You hear about U.S. Gross Domestic Product (GDP) all of the time in the general business press, because folks use it as a quick-and-easy reference point for the overall health of the national economy. In most cases GDP covers a bit too much ground to have a direct correlation to the electrical economy, because the two customer segment that dominate the electrical wholesaling industry — construction (4% of GDP) and manufacturing (11% of GDP) — only account for a combined total of 15% of the U.S. All Industry GDP Total, according to the most recent data available from the U.S. Bureau of Economic Analysis. And most data is often a quarter or two behind the time period you may want to measure.

However, the regional GDP on data for specific market segments, like Manufacturing GDP data in the table below (Click on the Green Box below to view, or click here to download), gives you a glimpse of which states are lagging in the industrial market. Another revelation with this data is that when you break out GDP by state and Metropolitan Statistical Area (MSA) and county, as well as the various industry and business types available at www.bea.gov, you begin to see some interesting relationships between these areas, and the differences in the mix of businesses in these areas.
At the state level, it always surprises me how a relative handful of states can account for so much of the national total. With Total Industry GDP, 14 states account for 67% of the U.S. total (listed from most to least): California, Texas, New York, Florida, Illinois, Pennsylvania, Ohio, New Jersey, Georgia, Massachusetts, North Carolina, Washington, Michigan and Virginia.

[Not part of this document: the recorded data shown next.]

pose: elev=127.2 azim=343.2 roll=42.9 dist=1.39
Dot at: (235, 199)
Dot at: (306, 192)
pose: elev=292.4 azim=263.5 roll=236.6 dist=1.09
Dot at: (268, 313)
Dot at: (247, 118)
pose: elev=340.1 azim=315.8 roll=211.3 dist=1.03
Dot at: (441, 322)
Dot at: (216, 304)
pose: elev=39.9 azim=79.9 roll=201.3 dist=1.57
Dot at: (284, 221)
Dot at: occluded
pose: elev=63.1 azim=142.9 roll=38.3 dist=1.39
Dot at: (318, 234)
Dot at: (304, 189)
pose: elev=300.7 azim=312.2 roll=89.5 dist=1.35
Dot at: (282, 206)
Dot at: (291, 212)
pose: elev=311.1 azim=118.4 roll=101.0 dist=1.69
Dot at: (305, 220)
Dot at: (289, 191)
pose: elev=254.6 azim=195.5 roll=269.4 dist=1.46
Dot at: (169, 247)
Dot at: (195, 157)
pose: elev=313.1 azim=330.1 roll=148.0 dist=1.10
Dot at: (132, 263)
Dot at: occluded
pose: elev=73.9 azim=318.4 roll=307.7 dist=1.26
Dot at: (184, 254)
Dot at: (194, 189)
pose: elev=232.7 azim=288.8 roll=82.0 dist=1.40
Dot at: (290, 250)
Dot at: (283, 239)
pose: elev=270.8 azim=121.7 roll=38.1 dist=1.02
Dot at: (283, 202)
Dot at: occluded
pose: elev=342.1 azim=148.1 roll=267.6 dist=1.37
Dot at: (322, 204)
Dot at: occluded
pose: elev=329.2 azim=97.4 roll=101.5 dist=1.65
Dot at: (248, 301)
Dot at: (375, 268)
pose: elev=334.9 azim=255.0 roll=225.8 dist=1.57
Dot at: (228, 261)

I have done the calculations across a variety of economic and demographic metrics, including electrical contractor employment, building permits and population. States, metros and counties often account for a consistent percentage of these metrics when compared to the U.S., or their state or metro. For example, California accounted for 14.5% of BEA’s U.S. All Industry Total GDP in Q1 2019, and accounts for 12% of the total U.S. population; and 12% of private employment. It did come in a few points lower in electrical contractor employment at an estimated 10.4%.
While U.S. Bureau of Economic Analysis’ state and local GDP data have some limitations as economic metrics, it’s still a useful gauge of overall economic conditions when you need to factor in a quarterly or annual change in GDP. It also helps reveal where your company’s business is concentrated so you can deploy your salespeople, inventory and capital investments accordingly.